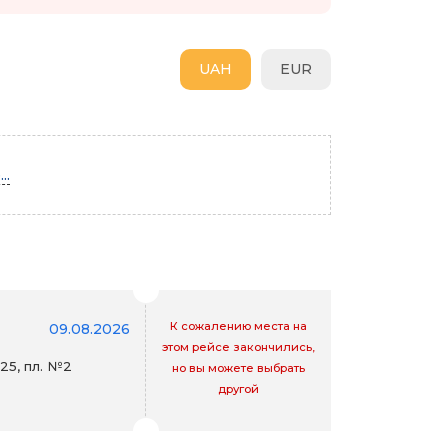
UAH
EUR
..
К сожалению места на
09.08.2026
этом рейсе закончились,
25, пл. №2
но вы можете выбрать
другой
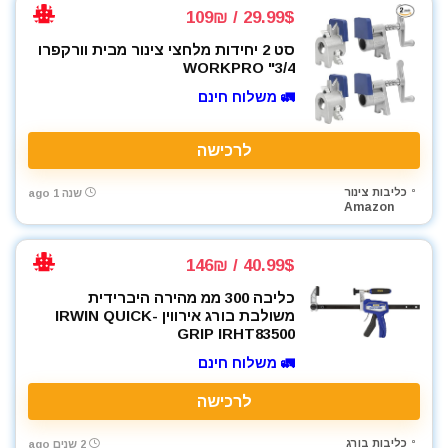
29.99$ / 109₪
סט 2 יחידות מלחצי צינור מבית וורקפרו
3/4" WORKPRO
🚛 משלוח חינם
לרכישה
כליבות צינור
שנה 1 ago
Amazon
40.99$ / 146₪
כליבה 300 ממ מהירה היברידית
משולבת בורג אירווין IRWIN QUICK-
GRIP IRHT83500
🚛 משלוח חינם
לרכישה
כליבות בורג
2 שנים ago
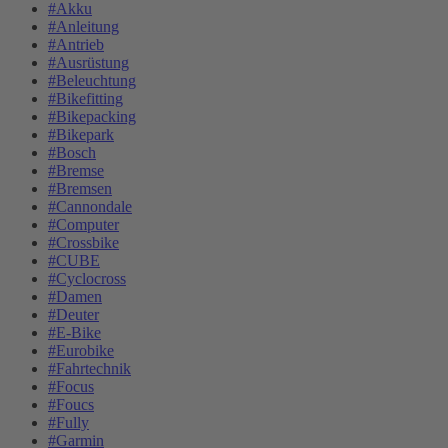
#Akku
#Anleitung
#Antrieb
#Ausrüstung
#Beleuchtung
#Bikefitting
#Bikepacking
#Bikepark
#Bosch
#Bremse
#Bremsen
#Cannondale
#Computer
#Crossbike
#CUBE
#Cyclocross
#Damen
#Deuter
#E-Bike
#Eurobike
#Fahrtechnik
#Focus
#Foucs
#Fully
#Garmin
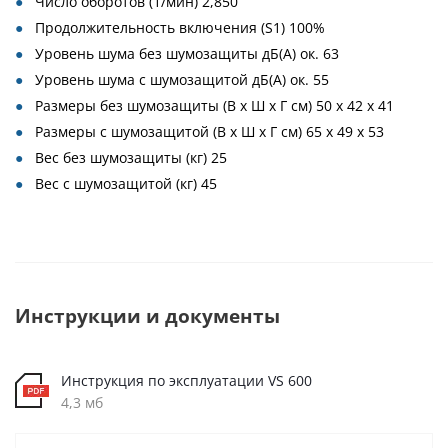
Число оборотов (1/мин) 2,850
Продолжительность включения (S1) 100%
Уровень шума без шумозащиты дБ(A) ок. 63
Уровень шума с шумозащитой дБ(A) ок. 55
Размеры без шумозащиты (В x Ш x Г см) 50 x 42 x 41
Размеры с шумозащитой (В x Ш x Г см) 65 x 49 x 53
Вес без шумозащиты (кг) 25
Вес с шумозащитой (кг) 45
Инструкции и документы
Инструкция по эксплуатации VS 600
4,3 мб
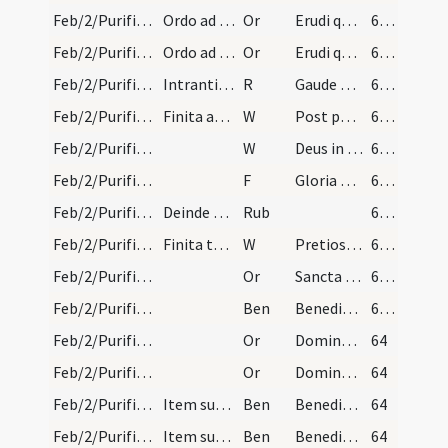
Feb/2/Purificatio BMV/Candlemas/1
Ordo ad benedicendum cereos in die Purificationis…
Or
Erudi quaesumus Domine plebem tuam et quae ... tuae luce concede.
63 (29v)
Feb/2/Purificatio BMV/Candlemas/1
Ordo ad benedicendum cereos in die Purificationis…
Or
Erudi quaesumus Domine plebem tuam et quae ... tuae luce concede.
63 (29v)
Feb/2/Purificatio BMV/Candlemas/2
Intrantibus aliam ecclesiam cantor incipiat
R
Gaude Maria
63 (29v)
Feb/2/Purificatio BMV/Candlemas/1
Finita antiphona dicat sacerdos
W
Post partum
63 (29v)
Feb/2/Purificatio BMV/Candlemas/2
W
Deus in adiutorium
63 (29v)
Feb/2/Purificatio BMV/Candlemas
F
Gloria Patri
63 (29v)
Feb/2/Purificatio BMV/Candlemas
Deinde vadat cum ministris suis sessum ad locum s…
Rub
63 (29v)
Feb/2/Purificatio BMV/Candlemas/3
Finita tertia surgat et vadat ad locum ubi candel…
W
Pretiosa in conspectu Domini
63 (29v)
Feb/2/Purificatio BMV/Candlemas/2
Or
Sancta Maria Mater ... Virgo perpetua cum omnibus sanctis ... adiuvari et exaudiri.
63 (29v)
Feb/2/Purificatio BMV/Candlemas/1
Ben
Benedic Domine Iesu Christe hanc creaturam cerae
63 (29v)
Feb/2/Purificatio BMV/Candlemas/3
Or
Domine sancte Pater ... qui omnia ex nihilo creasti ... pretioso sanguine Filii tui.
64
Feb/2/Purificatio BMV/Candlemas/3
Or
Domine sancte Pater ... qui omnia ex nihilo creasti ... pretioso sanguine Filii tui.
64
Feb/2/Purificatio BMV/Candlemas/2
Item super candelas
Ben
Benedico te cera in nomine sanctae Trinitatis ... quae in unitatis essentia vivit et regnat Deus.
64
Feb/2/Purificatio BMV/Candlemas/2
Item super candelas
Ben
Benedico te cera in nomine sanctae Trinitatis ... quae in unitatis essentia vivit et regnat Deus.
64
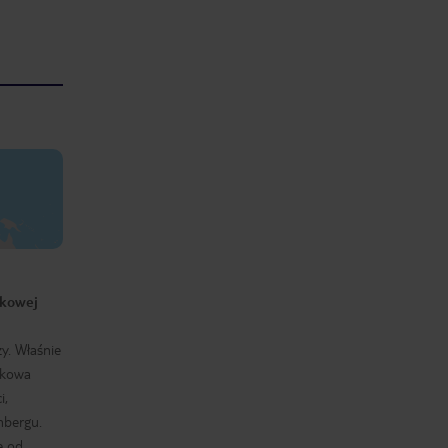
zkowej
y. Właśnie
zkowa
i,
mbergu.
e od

**What is being asked**: Pictures aside, the material must be written out word for word.

**Written solution**:
UAH
EUR
..
К сожалению места на
09.08.2026
этом рейсе закончились,
25, пл. №2
но вы можете выбрать
другой
29.99$ / 109₪
סט 2 יחידות מלחצי צינור מבית וורקפרו
3/4" WORKPRO
🚛 משלוח חינם
לרכישה
כליבות צינור
שנה 1 ago
Amazon
40.99$ / 146₪
כליבה 300 ממ מהירה היברידית
משולבת בורג אירווין IRWIN QUICK-
GRIP IRHT83500
🚛 משלוח חינם
לרכישה
כליבות בורג
2 שנים ago
#Akku
#Anleitung
#Antrieb
#Ausrüstung
#Beleuchtung
#Bikefitting
#Bikepacking
#Bikepark
#Bosch
#Bremse
#Bremsen
#Cannondale
#Computer
#Crossbike
#CUBE
#Cyclocross
#Damen
#Deuter
#E-Bike
#Eurobike
#Fahrtechnik
#Focus
#Foucs
#Fully
#Garmin
Число оборотов (1/мин) 2,850
Продолжительность включения (S1) 100%
Уровень шума без шумозащиты дБ(A) ок. 63
Уровень шума с шумозащитой дБ(A) ок. 55
Размеры без шумозащиты (В x Ш x Г см) 50 x 42 x 41
Размеры с шумозащитой (В x Ш x Г см) 65 x 49 x 53
Вес без шумозащиты (кг) 25
Вес с шумозащитой (кг) 45
Инструкции и документы
Инструкция по эксплуатации VS 600
4,3 мб
Feb/2/Purificatio BMV/Candlemas/1
Ordo ad benedicendum cereos in die Purificationis…
Or
Erudi quaesumus Domine plebem tuam et quae ... tuae luce concede.
63 (29v)
Feb/2/Purificatio BMV/Candlemas/1
Ordo ad benedicendum cereos in die Purificationis…
Or
Erudi quaesumus Domine plebem tuam et quae ... tuae luce concede.
63 (29v)
Feb/2/Purificatio BMV/Candlemas/2
Intrantibus aliam ecclesiam cantor incipiat
R
Gaude Maria
63 (29v)
Feb/2/Purificatio BMV/Candlemas/1
Finita antiphona dicat sacerdos
W
Post partum
63 (29v)
Feb/2/Purificatio BMV/Candlemas/2
W
Deus in adiutorium
63 (29v)
Feb/2/Purificatio BMV/Candlemas
F
Gloria Patri
63 (29v)
Feb/2/Purificatio BMV/Candlemas
Deinde vadat cum ministris suis sessum ad locum s…
Rub
63 (29v)
Feb/2/Purificatio BMV/Candlemas/3
Finita tertia surgat et vadat ad locum ubi candel…
W
Pretiosa in conspectu Domini
63 (29v)
Feb/2/Purificatio BMV/Candlemas/2
Or
Sancta Maria Mater ... Virgo perpetua cum omnibus sanctis ... adiuvari et exaudiri.
63 (29v)
Feb/2/Purificatio BMV/Candlemas/1
Ben
Benedic Domine Iesu Christe hanc creaturam cerae
63 (29v)
Feb/2/Purificatio BMV/Candlemas/3
Or
Domine sancte Pater ... qui omnia ex nihilo creasti ... pretioso sanguine Filii tui.
64
Feb/2/Purificatio BMV/Candlemas/3
Or
Domine sancte Pater ... qui omnia ex nihilo creasti ... pretioso sanguine Filii tui.
64
Feb/2/Purificatio BMV/Candlemas/2
Item super candelas
Ben
Benedico te cera in nomine sanctae Trinitatis ... quae in unitatis essentia vivit et regnat Deus.
64
Feb/2/Purificatio BMV/Candlemas/2
Item super candelas
Ben
Benedico te cera in nomine sanctae Trinitatis ... quae in unitatis essentia vivit et regnat Deus.
64
zkowej
y. Właśnie
zkowa
i,
mbergu.
e od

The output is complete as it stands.